▶ _TAREFA CURTA 1_
Segundo o excerto fornecido, em que local ocorreu o reencontro com a Ana Ferreira Martins?

DAR ROSTO À INVISIBILIDADE


Reencontrámo-nos ontem, no final da tarde, num cantinho da FNAC em Évora.  A Ana Ferreira Martins e eu.
Os livros têm sido o pretexto para os nossos encontros, mas percebi ontem que há caminhos que têm inevitavelmente que se cruzar, pela afinidade das motivações.
Tocou-me a importância que a Ana deu à minha presença porque tem a ver com a intimidade e  o reconhecimento instantâneos que  ocorrem entre certas almas.
A Ana escolheu, durante a sua vida, lançar um olhar atento e empenhado sobre os excluídos e deixa-nos agora este estudo sobre a mulher sem acesso ao privilégio elementar e básico que é ter um cantinho com tecto a que chame o seu lar, na nossa cidade de Lisboa.
Uns meros 30m2, com uma kitchenete, um WC, uma cama confortável, mesa e cadeira, q.b. como primeiro socorro. Mas não acontece ainda, na nossa sociedade, onde o número de mulheres excluídas socialmente aumenta, actual e dramaticamente entre as mais jovens.
O fenómeno, de abordagem muito complexa e difícil, tem origem na ordem de valores estabelecida que, para manter vivo um sistema obsoleto de privilégios dos poucos, faz vista grossa sobre o flagelo da pobreza e da exclusão social e  os problemas que o mesmo acarreta. Com toda a admiração e respeito que nos deve merecer o trabalho das várias instituições e indivíduos empenhados no alívio do sofrimento físico e psicológico das sem abrigo, o facto é que só o poder político pode viabilizar os instrumentos sociais indispensáveis ao tratamento eficaz deste fenómeno. Algo que continua a não acontecer nas nossas sociedades.

Itens guardados:

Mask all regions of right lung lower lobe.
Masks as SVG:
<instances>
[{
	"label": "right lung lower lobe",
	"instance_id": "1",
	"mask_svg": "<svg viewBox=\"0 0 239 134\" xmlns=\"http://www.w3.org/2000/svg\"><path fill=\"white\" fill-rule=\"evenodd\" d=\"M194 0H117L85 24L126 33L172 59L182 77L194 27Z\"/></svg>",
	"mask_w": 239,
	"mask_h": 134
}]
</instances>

▶ _TAREFA CURTA 2_
Reproduza todas as linhas da listagem acima, sem alterar nada.

▶ _RESPOSTA DO EXERCÍCIO 1_
Num cantinho da FNAC em Évora.

▶ _RESPOSTA DO EXERCÍCIO 2_
Mask all regions of right lung lower lobe.
Masks as SVG:
<instances>
[{
	"label": "right lung lower lobe",
	"instance_id": "1",
	"mask_svg": "<svg viewBox=\"0 0 239 134\" xmlns=\"http://www.w3.org/2000/svg\"><path fill=\"white\" fill-rule=\"evenodd\" d=\"M194 0H117L85 24L126 33L172 59L182 77L194 27Z\"/></svg>",
	"mask_w": 239,
	"mask_h": 134
}]
</instances>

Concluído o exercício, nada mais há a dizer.